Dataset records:
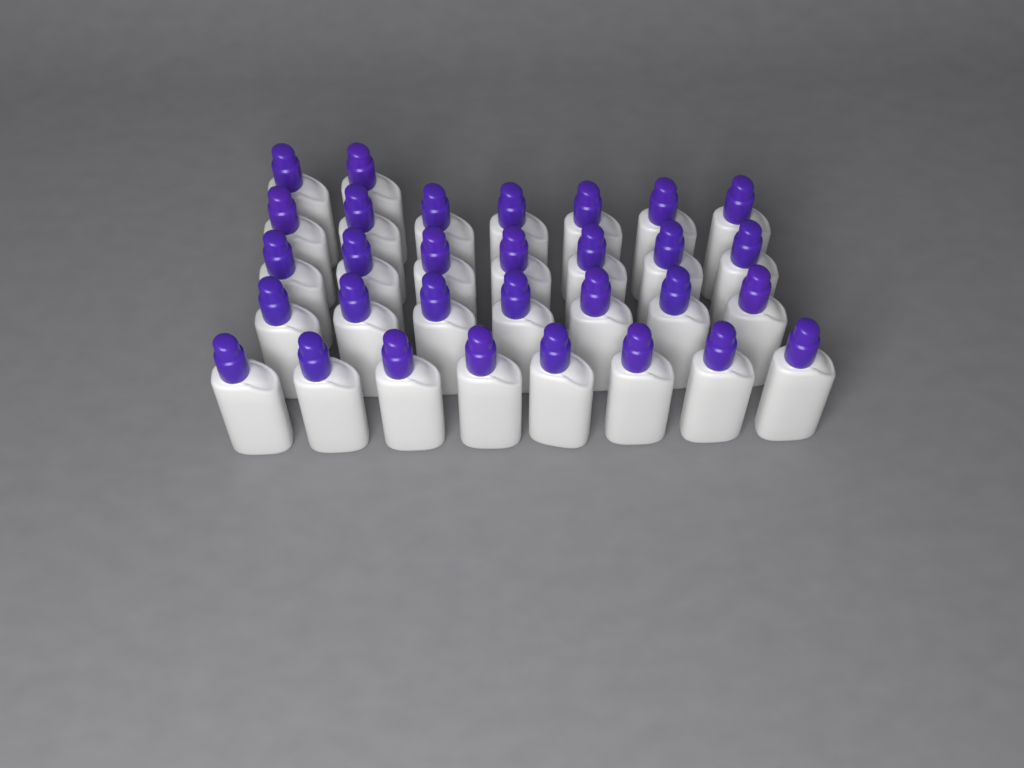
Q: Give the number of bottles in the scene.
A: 31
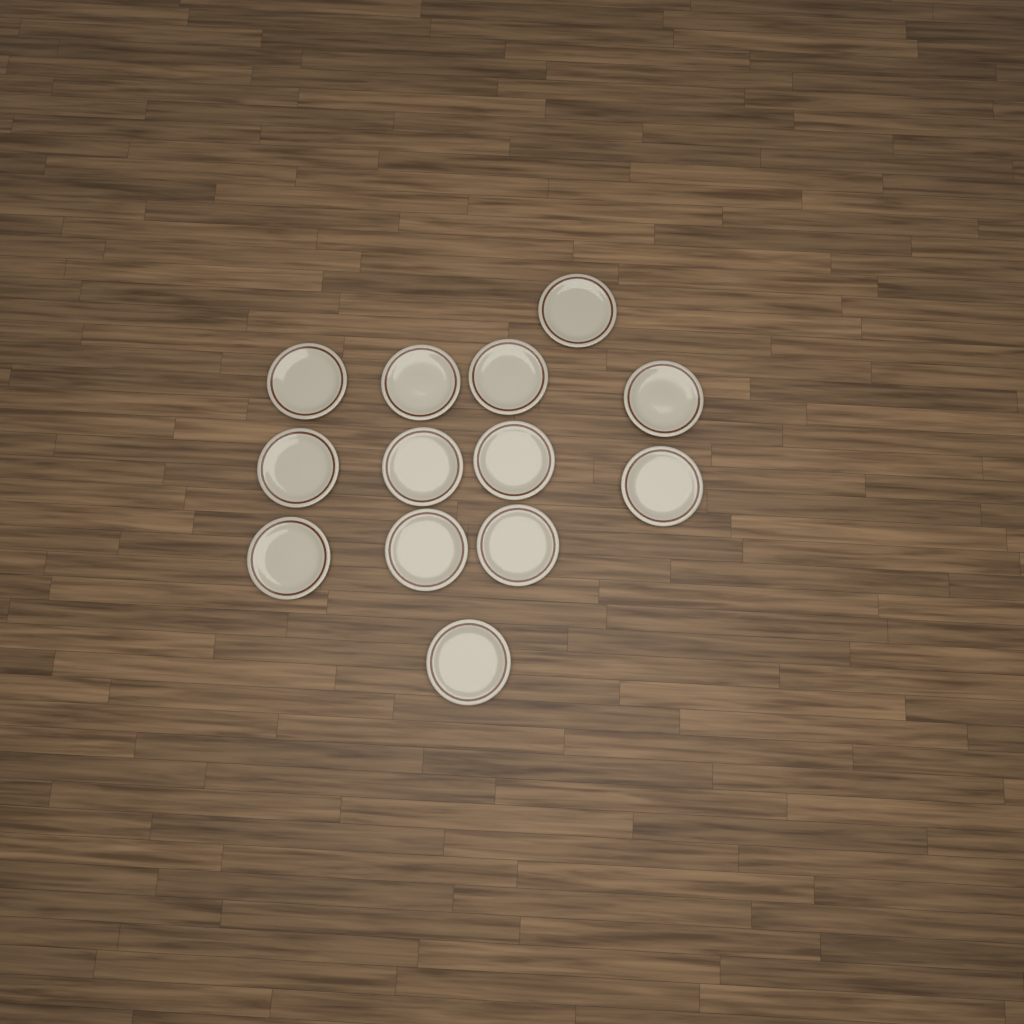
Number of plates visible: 13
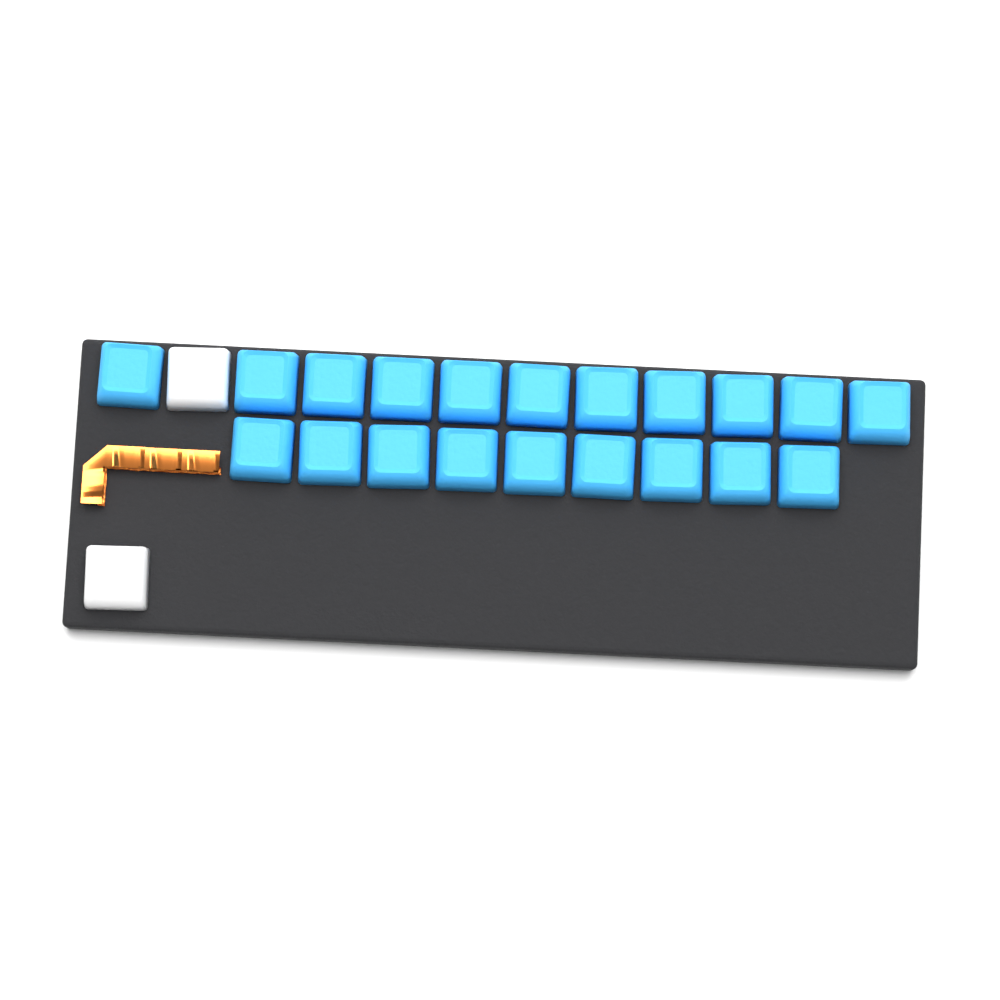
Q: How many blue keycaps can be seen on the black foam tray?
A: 20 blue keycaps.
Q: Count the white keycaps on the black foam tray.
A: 2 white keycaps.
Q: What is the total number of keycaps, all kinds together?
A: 22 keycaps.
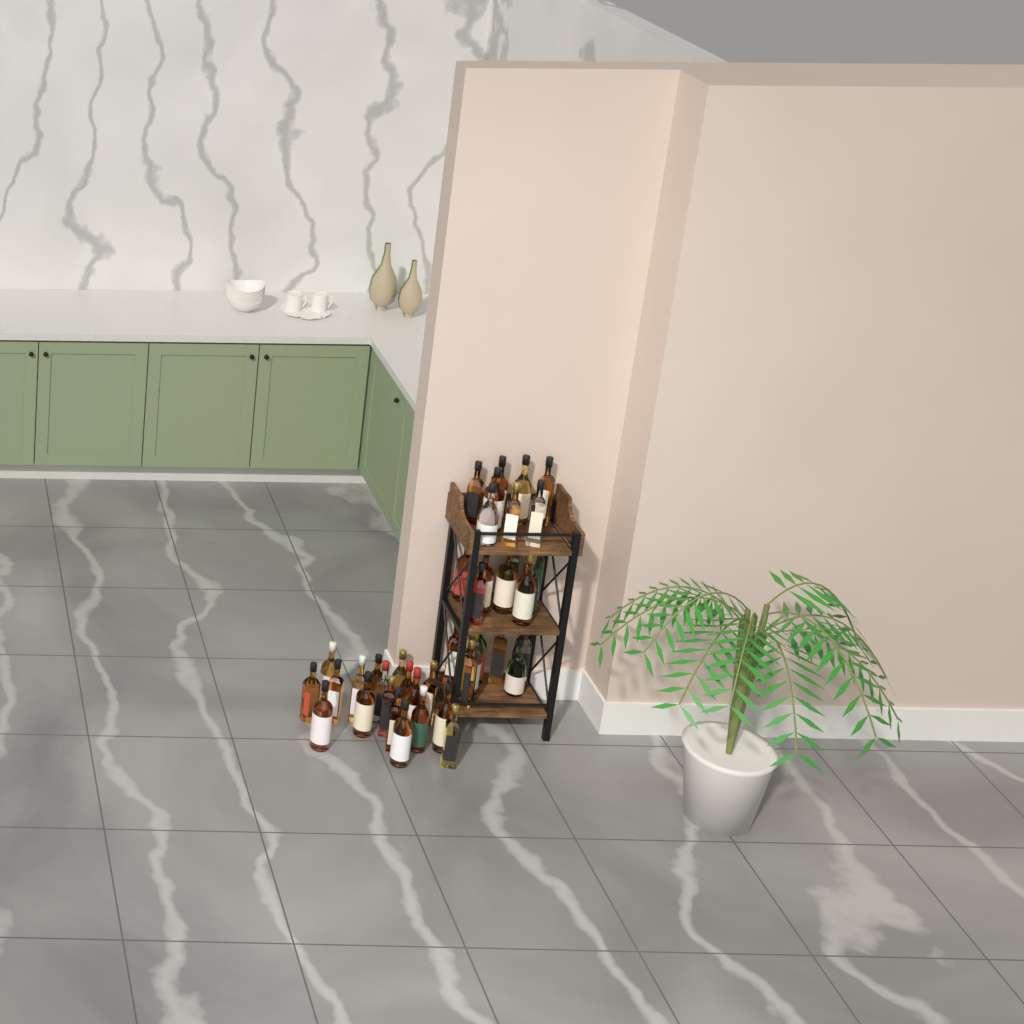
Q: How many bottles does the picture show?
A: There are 41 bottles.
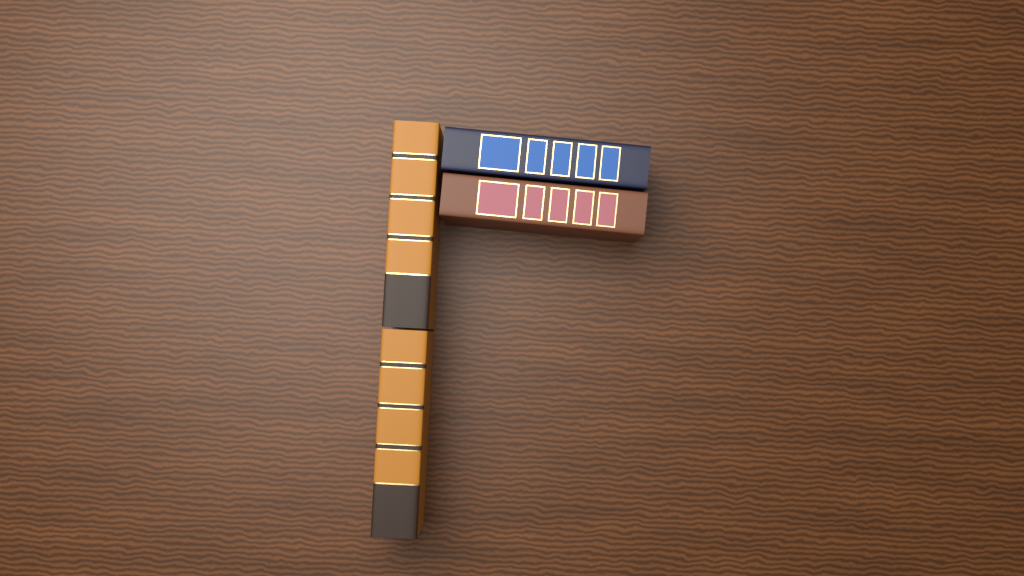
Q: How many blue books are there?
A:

**Task directions:**
Pick out each line of the material above that contains the string "bottles", and treat uppercase and lowercase letters as different.

**Result below:**
Q: Give the number of bottles in the scene.
Q: How many bottles does the picture show?
A: There are 41 bottles.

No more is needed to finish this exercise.